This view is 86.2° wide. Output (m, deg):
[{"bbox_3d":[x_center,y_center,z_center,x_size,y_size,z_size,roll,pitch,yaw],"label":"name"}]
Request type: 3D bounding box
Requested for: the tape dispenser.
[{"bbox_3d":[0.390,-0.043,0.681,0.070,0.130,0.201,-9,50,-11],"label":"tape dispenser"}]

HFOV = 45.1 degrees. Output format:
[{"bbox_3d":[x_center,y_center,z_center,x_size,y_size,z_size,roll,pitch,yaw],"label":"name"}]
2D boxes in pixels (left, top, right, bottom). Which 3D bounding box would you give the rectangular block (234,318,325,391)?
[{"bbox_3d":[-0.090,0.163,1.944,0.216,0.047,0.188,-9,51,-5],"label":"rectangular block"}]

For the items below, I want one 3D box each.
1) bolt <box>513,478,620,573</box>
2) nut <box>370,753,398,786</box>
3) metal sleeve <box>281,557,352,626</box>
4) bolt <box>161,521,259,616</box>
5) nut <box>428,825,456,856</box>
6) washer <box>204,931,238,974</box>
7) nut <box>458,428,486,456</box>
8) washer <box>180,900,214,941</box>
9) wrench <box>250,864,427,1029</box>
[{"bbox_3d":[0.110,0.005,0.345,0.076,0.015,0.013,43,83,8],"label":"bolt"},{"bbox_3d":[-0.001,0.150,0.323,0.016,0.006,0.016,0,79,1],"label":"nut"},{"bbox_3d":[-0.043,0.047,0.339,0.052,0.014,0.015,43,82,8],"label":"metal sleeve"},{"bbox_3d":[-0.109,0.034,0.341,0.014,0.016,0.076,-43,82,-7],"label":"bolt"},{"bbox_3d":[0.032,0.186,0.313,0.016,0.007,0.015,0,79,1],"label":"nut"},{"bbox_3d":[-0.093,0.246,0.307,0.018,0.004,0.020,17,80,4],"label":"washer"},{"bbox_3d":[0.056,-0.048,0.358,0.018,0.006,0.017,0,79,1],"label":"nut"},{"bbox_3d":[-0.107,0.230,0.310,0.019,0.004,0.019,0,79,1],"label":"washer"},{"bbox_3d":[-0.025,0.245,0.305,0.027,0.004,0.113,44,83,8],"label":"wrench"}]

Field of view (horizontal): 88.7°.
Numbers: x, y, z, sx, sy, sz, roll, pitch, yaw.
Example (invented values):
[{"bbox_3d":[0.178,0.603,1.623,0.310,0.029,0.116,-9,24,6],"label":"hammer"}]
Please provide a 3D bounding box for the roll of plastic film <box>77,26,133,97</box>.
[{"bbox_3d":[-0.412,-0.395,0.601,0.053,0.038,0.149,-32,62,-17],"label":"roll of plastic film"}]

*-*-*

▶ _Work task_
Using the entries above, give again exactly the lines from the line holding "1) bolt <box>513,478,620,573</box>" through the line holding "8) washer <box>180,900,214,941</box>". Include both end lines and nothing else.

▶ _Answer to the problem_
1) bolt <box>513,478,620,573</box>
2) nut <box>370,753,398,786</box>
3) metal sleeve <box>281,557,352,626</box>
4) bolt <box>161,521,259,616</box>
5) nut <box>428,825,456,856</box>
6) washer <box>204,931,238,974</box>
7) nut <box>458,428,486,456</box>
8) washer <box>180,900,214,941</box>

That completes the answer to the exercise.